Liver-related adverse events were more frequent in the IO group. They included increased levels of aspartate aminotransferase, alanine aminotransferase, and bilirubin. Veno-occlusive liver disease (VOD) of any grade occurred in 15 patients (11%) and cases were reported ≤2 years after randomisation. During, or shortly after treatment, five patients were diagnosed with VOD, two of which had undergone a SCT before randomisation. Of the 45 patients of the IO group who underwent a SCT after the trial, 10 patients had VOD, with the procedure being the second transplantation for 3 patients. The median time to the development of VOD after SCT was 16 days. Two treatment-related deaths due to VOD occurred after post-trial transplantation. In the standard chemotherapy group no cases of VOD were noticed during treatment and, of the 20 patients who underwent SCT, 1 patient was diagnosed with VOD.42,43
A study to identify prognostic factors in r/r ALL patients receiving IO was performed. By multivariate analysis, a high peripheral blood absolute blast count (>1×109/L) and low platelet count (<100×109/L) was associated with a lower chance to achieve bone marrow CR. Also, baseline features were seen to independently affect survival, including cytogenetics (complex karyotype, translocation [4;11], translocation [9;22], abnormal chromosome 7), disease beyond first salvage therapy, and high peripheral absolute blast count. Based on the three previous features, patients with 0, 1, 2, or 3 adverse factors had a median survival of ≥42, 8.8, 7.1, and 2.6 months, respectively.42
IO is also being tested as a first-line treatment in old patients given the high toxicity related to conventional chemotherapy. There is an ongoing Phase II clinical trial for patients ≥60 years of age with newly diagnosed ALL who receive a combination of low intensity chemotherapy with mini-hyper-CVD, IO, rituximab, and intrathecal chemotherapy.38 Of the 20 patients included, with a median age of 69 years, an overall response rate of 95% has been observed, with 75% CR and 20% C-reactive protein. Progression free survival at 1-year has been 83% and OS 84%. Grade 3–4 non-haematological toxicities included increased liver enzymes and VOD in 1 patient; these are similar adverse effects to those observed in previous studies. These results suggest that combination of low intensity chemotherapy to targeted antibodies in first-line treatment of the elderly may obtain better outcomes than standard therapy.44
The development of immunotherapy will provide additional opportunities of treatment in r/r ALL and other haematological diseases. Rituximab combined with conventional chemotherapy improves the results in survival, and recurrence-free survival. CAR-T cell therapy against CD19 has obtained response rates ≤90% in some series. Blinatumomab and IO have achieved better response rates compared to conventional chemotherapy. Safety in these new drugs has been tested and adverse events are acceptable.

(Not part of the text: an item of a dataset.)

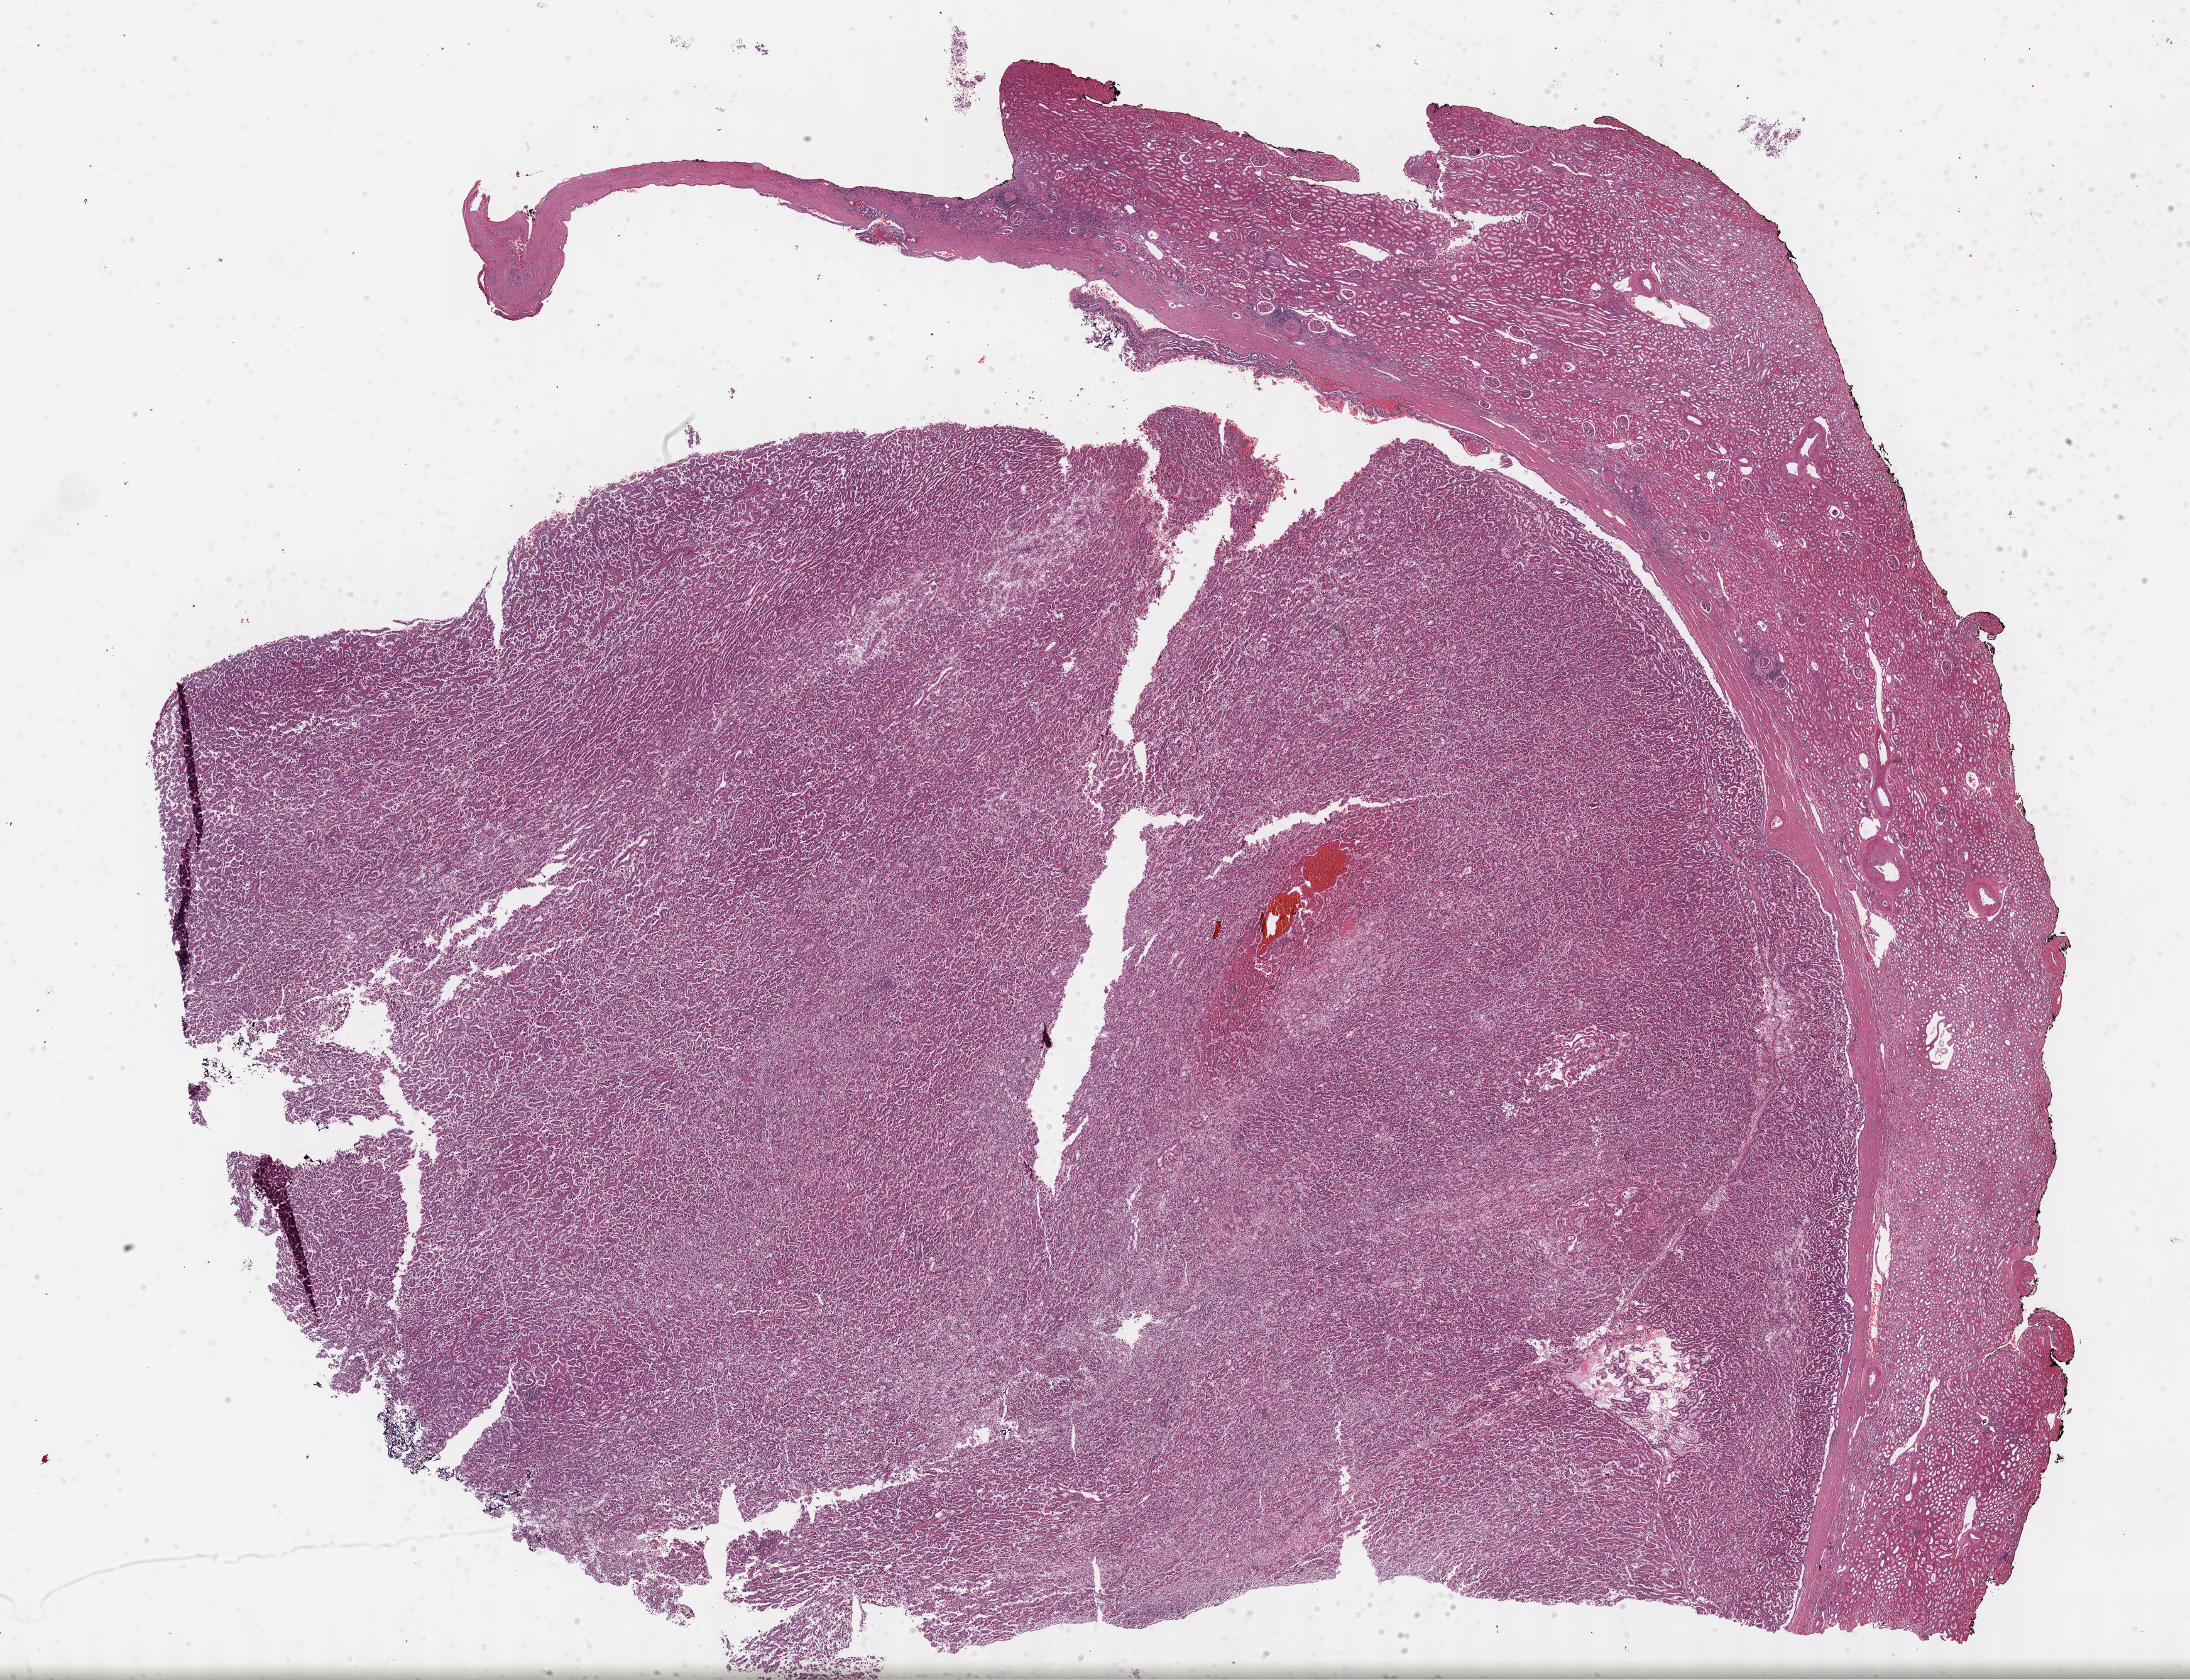
H&E whole-slide image — low-resolution overview of the scanned area, about 28.2 x 21.6 mm (slide scanned at 40x), FFPE section, sample: primary tumour, kidney. Patient: male, age at initial diagnosis 50 years.
Pathologic diagnosis: Papillary adenocarcinoma, NOS. AJCC pathologic stage: I (7th edition).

Certainly, much remains to be explored in the field of immunotherapy for patients with ALL. Use of these drugs as treatment is needed to verify results obtained in clinical trials and further studies are needed to examine long-term results. The next steps to be taken should be exploring the results of immunotherapy as first-line treatments (combined with standard chemotherapy or not) and finding new drugs to improve outcomes in T-ALL.